Hadis ini diriwayatkan oleh al-Dāraquṭnī[1] dari jalur Asad bin Mūsā, pada riwayat tersebut Hammād bin Salamah meriwayatkan dari Ubaidullāh bin Abī Bakar dan Ṡābit, (keduanya) dari Anas, dari Nabi ﷺ riwayat (hadis) yang serupa. Asad bin Mūsā di-ṡiqah-kan oleh al-‘Ijlī, al-Nasā’i, al-Bazzār, sedangkan Ibnu Hazm berbeda pandangan dengan mereka, dengan pernyataan beliau tentang Asad bin Mūsā, “Mungkar hadisnya.” Pendapat jemaah (al-‘Ijlī, al-Nasā’i, al-Bazzār) lebih tepat. Al-Ḥākim berkata, “Riwayat Anas isnadnya sahih, para rawinya ṡiqah, hanya saja riwayat tersebut syaż (ganjil).” Kemudian beliau berkomentar tentang hadis Anas tersebut, “Sesuai dengan syarat Muslim.”[2]
KOSA KATA HADIS:
Riwayat ‘Umar bin al-Khaṭṭāb raḍiyallāhu ‘anhu disebut sebagai riwayat maukuf karena merupakan perkataan Umar t saja dan tidak disandarkan kepada Rasulullah ﷺ. Sedangkan riwayat Anas raḍiyallāhu ‘anhu adalah riwayat yang marfuk karena beliau menyandarkan riwayat tersebut kepada Nabi Muhammad ﷺ.[3]
MAKNA HADIS:
‘Umar bin al-Khaṭṭāb raḍiyallāhu ‘anhu mengajarkan sahabatnya (dari generasi tabiin) bahwa jika mereka berwudu dengan sempurna kemudian memakai khuf, setelah itu wudunya batal karena hadas kecil, jika mereka mau berwudu berikutnya ketika sampai pada membasuh kaki, cukup dengan mengusap khuf yang dipakai dalam keadaan taharah tersebut dan tidak perlu melepaskan sepasang khuf tersebut. Boleh salat dengan menggunakan sepasang khuf tersebut, namun mengusap khuf hanya berlaku dari hadas kecil saja, sedangkan jika yang dialami adalah hadas besar seperti janabah maka tidak boleh mengusap sepasang khuf.

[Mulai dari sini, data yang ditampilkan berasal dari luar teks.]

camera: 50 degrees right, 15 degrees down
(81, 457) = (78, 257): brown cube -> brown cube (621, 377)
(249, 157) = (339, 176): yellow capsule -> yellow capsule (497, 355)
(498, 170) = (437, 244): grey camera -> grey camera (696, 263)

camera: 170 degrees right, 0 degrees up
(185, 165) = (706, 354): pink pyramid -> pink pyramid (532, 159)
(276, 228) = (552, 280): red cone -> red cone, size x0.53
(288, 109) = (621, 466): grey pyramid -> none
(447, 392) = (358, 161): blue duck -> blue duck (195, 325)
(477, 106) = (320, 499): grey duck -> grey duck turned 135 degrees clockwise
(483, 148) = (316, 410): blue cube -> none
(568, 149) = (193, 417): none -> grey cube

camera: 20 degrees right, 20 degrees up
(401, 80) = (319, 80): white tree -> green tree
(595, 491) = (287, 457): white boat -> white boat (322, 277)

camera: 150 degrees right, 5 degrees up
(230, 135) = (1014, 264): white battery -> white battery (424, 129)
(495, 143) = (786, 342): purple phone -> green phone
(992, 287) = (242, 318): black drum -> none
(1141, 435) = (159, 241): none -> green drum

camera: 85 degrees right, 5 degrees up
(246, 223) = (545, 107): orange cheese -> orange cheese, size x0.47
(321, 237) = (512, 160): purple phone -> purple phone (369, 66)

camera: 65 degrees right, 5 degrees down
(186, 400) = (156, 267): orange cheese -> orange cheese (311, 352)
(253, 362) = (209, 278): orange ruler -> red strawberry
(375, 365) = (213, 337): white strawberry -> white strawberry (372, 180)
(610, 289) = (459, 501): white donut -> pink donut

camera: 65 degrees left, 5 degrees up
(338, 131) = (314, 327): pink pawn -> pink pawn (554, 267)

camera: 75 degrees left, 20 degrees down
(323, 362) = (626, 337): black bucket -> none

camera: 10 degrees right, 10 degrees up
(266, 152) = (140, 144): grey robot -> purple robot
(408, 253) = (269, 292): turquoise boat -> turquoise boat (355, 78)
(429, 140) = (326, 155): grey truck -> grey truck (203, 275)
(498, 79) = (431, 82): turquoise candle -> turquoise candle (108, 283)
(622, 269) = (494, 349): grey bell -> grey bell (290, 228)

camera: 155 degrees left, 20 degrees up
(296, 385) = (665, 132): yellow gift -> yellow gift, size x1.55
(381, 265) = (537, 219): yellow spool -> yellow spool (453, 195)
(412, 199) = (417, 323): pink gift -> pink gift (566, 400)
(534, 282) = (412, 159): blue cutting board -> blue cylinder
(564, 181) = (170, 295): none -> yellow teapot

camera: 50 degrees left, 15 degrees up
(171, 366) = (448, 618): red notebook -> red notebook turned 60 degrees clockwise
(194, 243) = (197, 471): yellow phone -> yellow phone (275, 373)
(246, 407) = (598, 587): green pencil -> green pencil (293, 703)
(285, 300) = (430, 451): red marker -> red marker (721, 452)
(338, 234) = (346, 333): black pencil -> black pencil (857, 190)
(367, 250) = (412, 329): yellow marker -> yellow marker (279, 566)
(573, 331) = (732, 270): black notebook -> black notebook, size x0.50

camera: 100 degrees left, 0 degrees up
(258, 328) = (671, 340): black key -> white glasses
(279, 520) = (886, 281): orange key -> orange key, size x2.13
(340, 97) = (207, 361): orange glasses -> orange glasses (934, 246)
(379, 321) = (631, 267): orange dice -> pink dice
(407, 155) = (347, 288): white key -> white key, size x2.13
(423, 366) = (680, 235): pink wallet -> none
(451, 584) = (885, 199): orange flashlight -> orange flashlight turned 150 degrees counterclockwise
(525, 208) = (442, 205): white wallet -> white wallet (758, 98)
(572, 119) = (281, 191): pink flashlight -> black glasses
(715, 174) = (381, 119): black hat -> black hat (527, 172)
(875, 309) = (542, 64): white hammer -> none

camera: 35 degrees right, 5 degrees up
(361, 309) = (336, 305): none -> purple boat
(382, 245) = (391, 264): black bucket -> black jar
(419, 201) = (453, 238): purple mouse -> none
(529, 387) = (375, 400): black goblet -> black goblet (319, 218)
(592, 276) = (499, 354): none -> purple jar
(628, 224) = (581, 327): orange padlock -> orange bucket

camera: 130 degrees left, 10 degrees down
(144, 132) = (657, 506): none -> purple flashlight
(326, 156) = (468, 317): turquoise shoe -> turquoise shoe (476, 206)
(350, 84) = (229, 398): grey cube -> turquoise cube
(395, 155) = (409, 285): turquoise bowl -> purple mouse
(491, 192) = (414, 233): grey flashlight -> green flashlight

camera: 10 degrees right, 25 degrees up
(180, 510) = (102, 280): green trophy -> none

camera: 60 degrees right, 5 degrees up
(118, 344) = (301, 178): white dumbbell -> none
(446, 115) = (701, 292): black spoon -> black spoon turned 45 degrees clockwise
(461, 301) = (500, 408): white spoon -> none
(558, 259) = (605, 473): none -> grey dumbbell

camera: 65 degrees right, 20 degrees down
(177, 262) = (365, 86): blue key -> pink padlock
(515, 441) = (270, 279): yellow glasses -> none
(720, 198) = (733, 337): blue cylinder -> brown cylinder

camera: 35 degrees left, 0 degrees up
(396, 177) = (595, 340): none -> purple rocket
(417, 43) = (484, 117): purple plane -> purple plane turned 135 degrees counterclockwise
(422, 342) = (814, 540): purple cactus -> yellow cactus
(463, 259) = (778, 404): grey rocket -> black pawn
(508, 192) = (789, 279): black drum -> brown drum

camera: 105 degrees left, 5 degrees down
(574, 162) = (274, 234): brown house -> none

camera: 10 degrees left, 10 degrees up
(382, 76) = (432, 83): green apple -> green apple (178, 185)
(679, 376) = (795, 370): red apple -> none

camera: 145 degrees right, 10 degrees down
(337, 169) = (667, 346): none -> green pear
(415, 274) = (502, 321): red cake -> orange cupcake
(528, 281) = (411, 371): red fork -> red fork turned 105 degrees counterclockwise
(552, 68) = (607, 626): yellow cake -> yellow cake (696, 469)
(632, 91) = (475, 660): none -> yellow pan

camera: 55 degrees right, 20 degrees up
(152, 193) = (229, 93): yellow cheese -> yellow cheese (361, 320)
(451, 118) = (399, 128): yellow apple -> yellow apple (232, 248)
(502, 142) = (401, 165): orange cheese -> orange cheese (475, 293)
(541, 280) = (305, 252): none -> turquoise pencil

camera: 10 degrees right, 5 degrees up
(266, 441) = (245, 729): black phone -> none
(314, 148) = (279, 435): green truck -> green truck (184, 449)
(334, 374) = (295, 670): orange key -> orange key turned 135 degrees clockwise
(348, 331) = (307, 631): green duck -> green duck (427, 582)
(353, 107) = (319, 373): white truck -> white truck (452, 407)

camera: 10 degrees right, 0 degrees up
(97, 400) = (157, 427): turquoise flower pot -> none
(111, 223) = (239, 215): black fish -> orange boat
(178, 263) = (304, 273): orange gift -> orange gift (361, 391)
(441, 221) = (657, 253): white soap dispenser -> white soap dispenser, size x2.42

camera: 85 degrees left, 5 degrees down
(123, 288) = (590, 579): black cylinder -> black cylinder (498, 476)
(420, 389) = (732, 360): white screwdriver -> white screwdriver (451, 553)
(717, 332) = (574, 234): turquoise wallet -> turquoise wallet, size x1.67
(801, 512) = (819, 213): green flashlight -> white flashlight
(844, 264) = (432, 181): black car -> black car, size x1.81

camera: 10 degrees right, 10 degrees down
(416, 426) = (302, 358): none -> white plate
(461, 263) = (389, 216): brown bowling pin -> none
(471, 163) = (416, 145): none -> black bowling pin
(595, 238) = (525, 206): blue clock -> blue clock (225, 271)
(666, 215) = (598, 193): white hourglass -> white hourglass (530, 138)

FAEDAH DAN ISTINBAT DARI HADIS:
- Menghubungkan memakai khuf dan mengusapnya harus setelah berwudu merupakan dalil bahwa taharah yang dimaksud pada hadis[4] -al-Mugīrah raḍiyallāhu ‘anhu– sebelumnya adalah taharah yang sebenar-benarnya dari hadas kecil.
- Hadis ini juga menunjukkan bahwa taharah yang sempurna adalah syarat sebelum mengusap khuf .[5]
Footnote:
[1] H.R. al-Dāraquṭnī (1/203).
[2] H.R. al-Ḥākim (1/181).
[3] Muḥammad bin Ismā’īl al-Ṣan’ānī. Op. Cit. Jilid 1, hlm. 86.
[4] Hadis nomor 68.
[5] Muḥammad bin Ismā’īl al-Ṣan’ānī. Op. Cit. Jilid 1, hlm. 86.